PHP Addslashes adding double backslashes when escaping a single quote

Question

Addslashes seems to be a bit confused. Given the following 2 lines of code

$name = "Dave's test";
$newName = addslashes($name);

I am expecting $newName to be "Dave\'s test" (my one single quote nicely escaped)

However, what I'm getting is "Dave\\'s test" (note the DOUBLE backslashes). This contradicts every bit of online documentation I can find on addslashes - and causing me a lot of grief.

I am dumping the before and after addslashes results to the http error log via error_log...

error_log("before=$name  after=$newName");

results...

before=Dave's test  after=Dave\\'s test

Note - this is part of an ajax process, so I can't really 'echo' the results.

Any insights into why addslashes would be double up on the backslases are much appreciated.

FYI: I'm Using PHP 5.2.6 under linux with magic quotes OFF.

Answer 1

My guess is that the error_log() functionality is escaping the backslash itself with another backslash.

The string that would then represent would technically only have 1 backslash in it, which is the desired result.

Try this as a simple test:

error_log('\a')

and see if you get \\a in the log

Answer 2

For starters, why are you escaping with addslashes()? It's an insufficient method at best, especially if you're trying to guard against SQL injection.

What else can you tell us about your configuration so we can try and replicate?

Answer 3

Unable to replicate on 5.2.6 or 5.2.0 installs.

Are you seeing the double backslash if you echo $newName immediately after the operations you wrote? I ask because I suspect the intervention of some other processing layer that is doubling the backslash, not addslashes().

Answer 4

Note - this is part of an ajax process, so I can't really 'echo' the results.

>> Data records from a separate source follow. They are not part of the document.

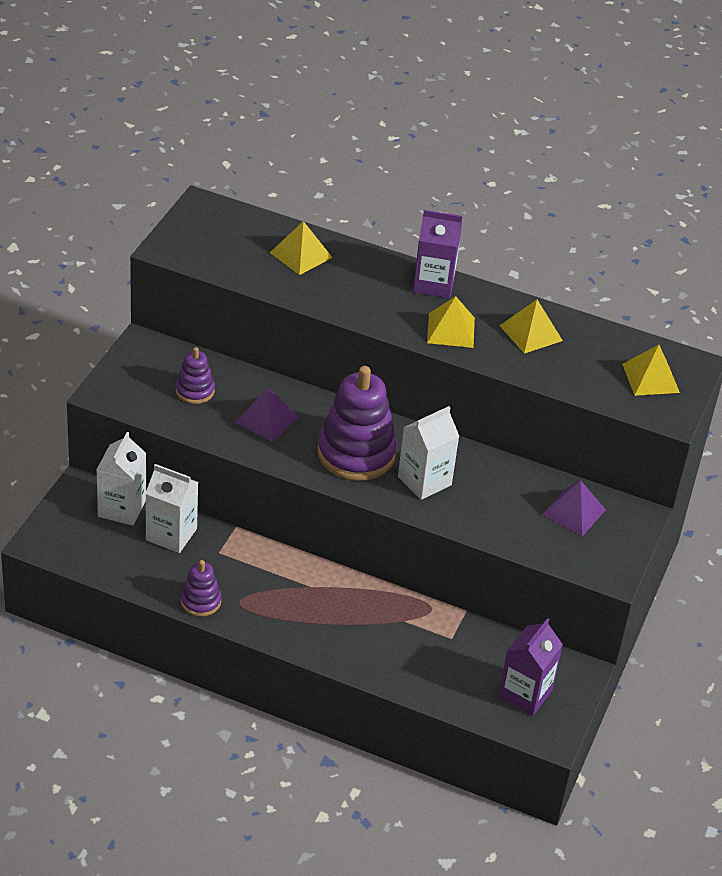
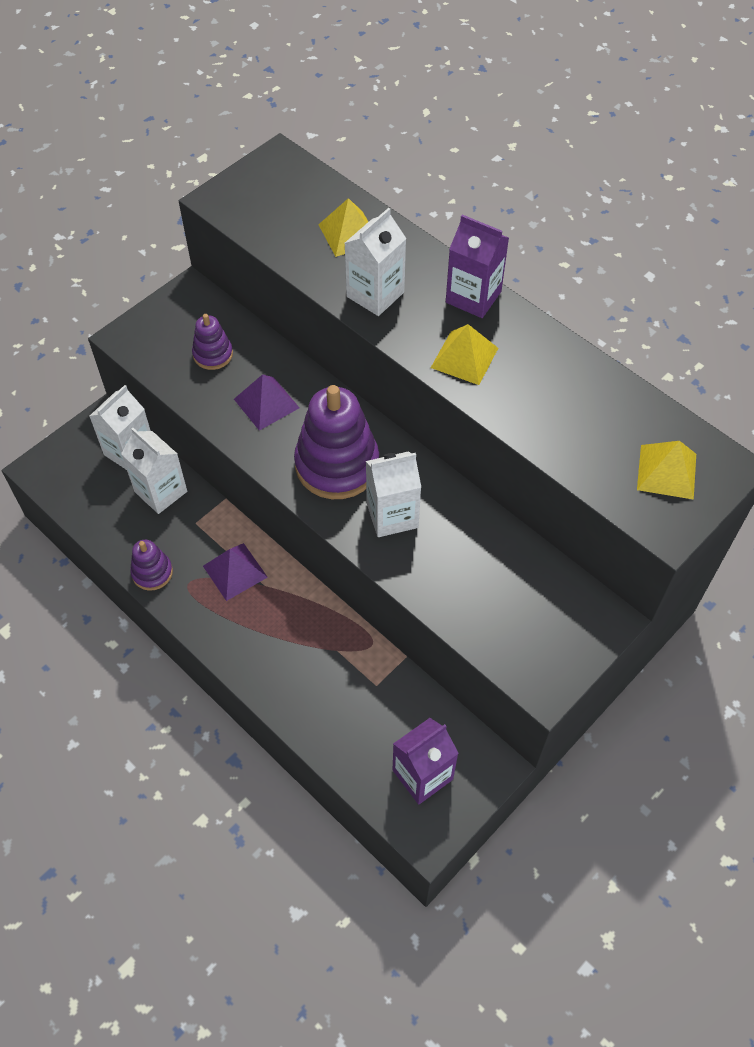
camera: 25 degrees right, 15 degrees up
yellow pyramid [500,300,563,354] -> none
purple pyramid [542,480,606,536] -> purple pyramid moved to [203,543,268,601]
none -> white carton [345,208,407,316]

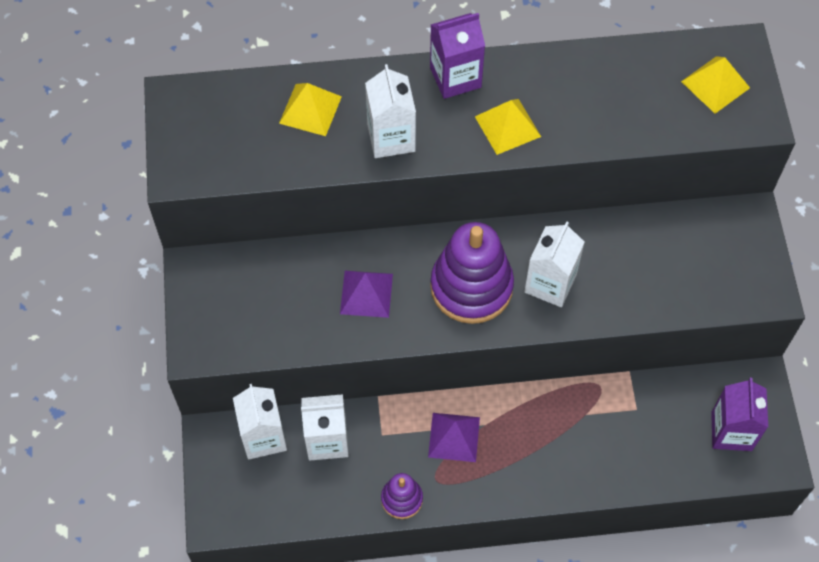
camera: 50 degrees left, 5 degrees up
purple stacking toy [192,314,233,370] -> none

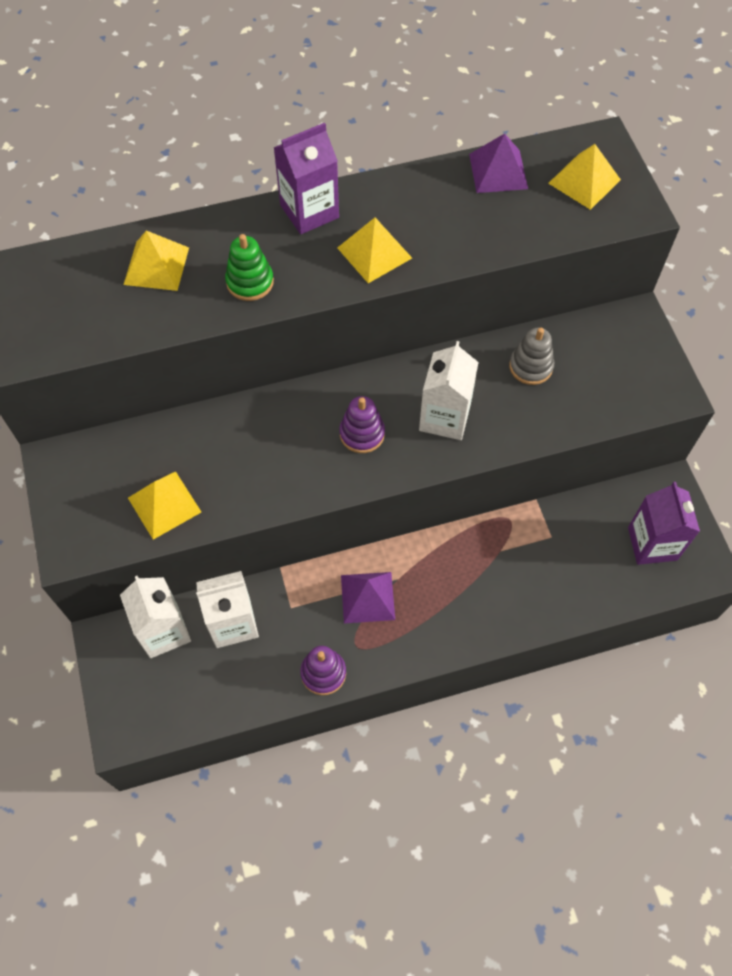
camera: 10 degrees left, 0 degrees up
purple pyramid [340,271,393,318] -> purple pyramid moved to [469,133,528,193]
white carton [365,64,416,158] -> green stacking toy [225,234,274,301]
purple stacking toy [430,222,514,324] -> purple stacking toy [339,396,385,453], size x0.51
none -> yellow pyramid [128,472,201,540]
none -> grey stacking toy [509,328,554,385]

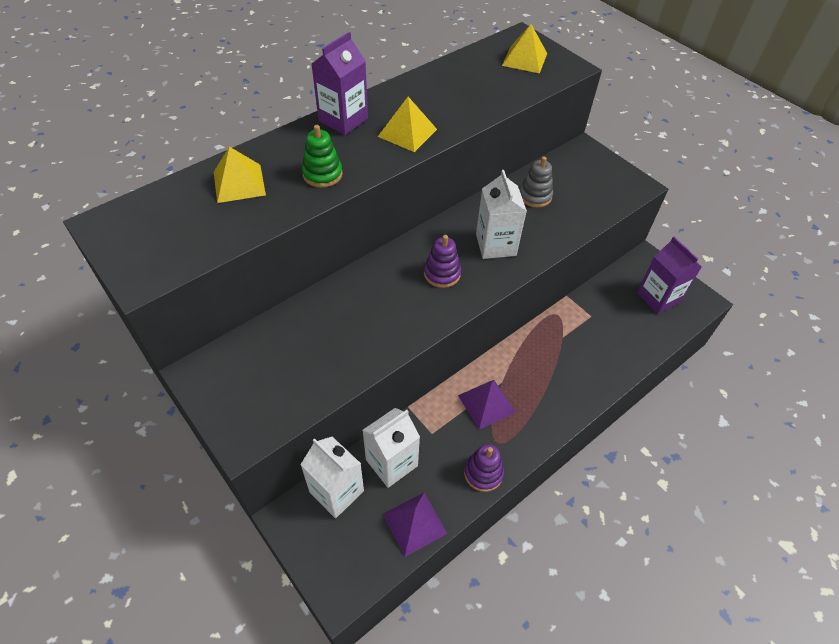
camera: 25 degrees left, 10 degrees down
yellow pyramid [128,472,201,540] -> none
purple pyramid [469,133,528,193] -> purple pyramid moved to [383,493,447,557]

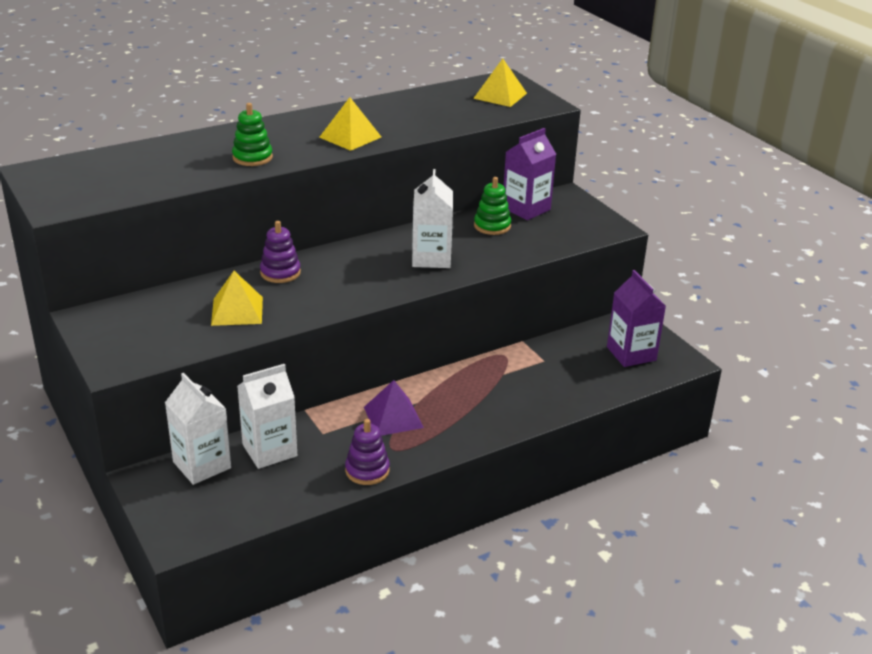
camera: 10 degrees right, 20 degrees down
yellow pyramid [214,146,266,203] -> yellow pyramid moved to [211,271,263,326]
purple carton [312,32,368,135] -> purple carton moved to [504,128,556,220]
purple pyramid [383,493,447,557] -> none
purple stacking toy [424,235,461,288] -> purple stacking toy moved to [260,221,301,283]
grey stacking toy [520,157,553,208] -> green stacking toy [474,177,511,235]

I think that may be the key to the problem - I would think that the addslashes is probably correctly adding a single backslashes to that quote, but that somehow your AJAX process is escaping it again. Are you passing this text via JSON (using json_encode)? If so, you don't need to escape it, as json_encode() will do that transparently.

If you can't 'echo' the result, perhaps write it to a file?

$name = "Dave's test";
$newName = addslashes($name);
file_put_contents('/tmp/test.txt', $newName); // temporary

This could at least let you prove to yourself that your addslashes() is doing what it is supposed to.

Answer 5

Looks like error_log is calling addslashes internally. After reading the questions posted in reponse to my original question, I created a very trivial script...

<?php
        $name = "Dave's test";
        $newName = addslashes($name);
        echo    "name=$name.   newName=$newName";
        error_log("name=$name.   newName=$newName");
?>

Result from the echo:

name=Dave's test. newName=Dave\'s test

Result from the error_log:

name=Dave's test.   newName=Dave\\'s test

Many thanks to all who took the time to read and comment on this question. This was my first question on Stack Overflow and I was just blown away by the speed of the responses. What a great community!